The project has been criticised for its lack of concern for the environmental impact and the human impact on people being relocated to make way for the canal on the central route. Questions about the cleanliness of some of the water being transferred have also been raised. In the US, the New York Times said the project was like "...channeling water from the Mississippi River to meet the drinking needs of Boston, New York and Washington." 

The below video report provides some further opinions on the the South-to-North Water Transfer Project:

Nevertheless, it is clear, that if China is to continue its growth and development in the 21st century, it must resolve the problem of water scarcity in the north. With 22pc of the world's population, China has only 8pc of the world's fresh water which adds to the challenge. Its per capita availability of fresh water is barely a quarter of the world average. Furthermore, the north accounts for around 37pc of the country's total population, but has only 12pc of the country's total water resources. Yet, in the south, about 1,000bn cubic meters of water from the Yangtze River empties into the sea each year. There is no easy solution to this geographical conundrum and the scale of the problem is huge.
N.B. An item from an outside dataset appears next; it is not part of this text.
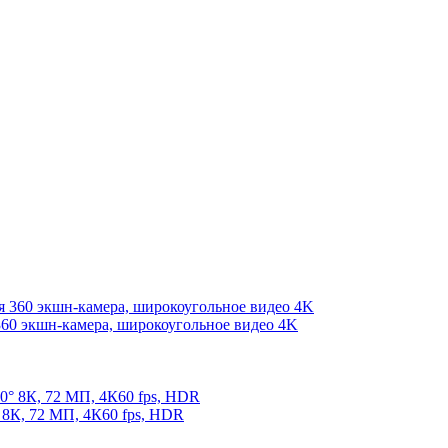
360 экшн-камера, широкоугольное видео 4K
 8К, 72 МП, 4К60 fps, HDR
The Geo-Trade Blog believes the South-to-North Water Transfer Project provides a practical solution to a tricky geographical problem that goes back thousands of years. The water transfer project appears to be a logical trade-off as long as the north continues to play fair and does not take advantage of the arrangement to develop further at the south's expense by taking a greater share of the water from the Yangtze River. Although if water remains at present levels, there appears to be enough water for all.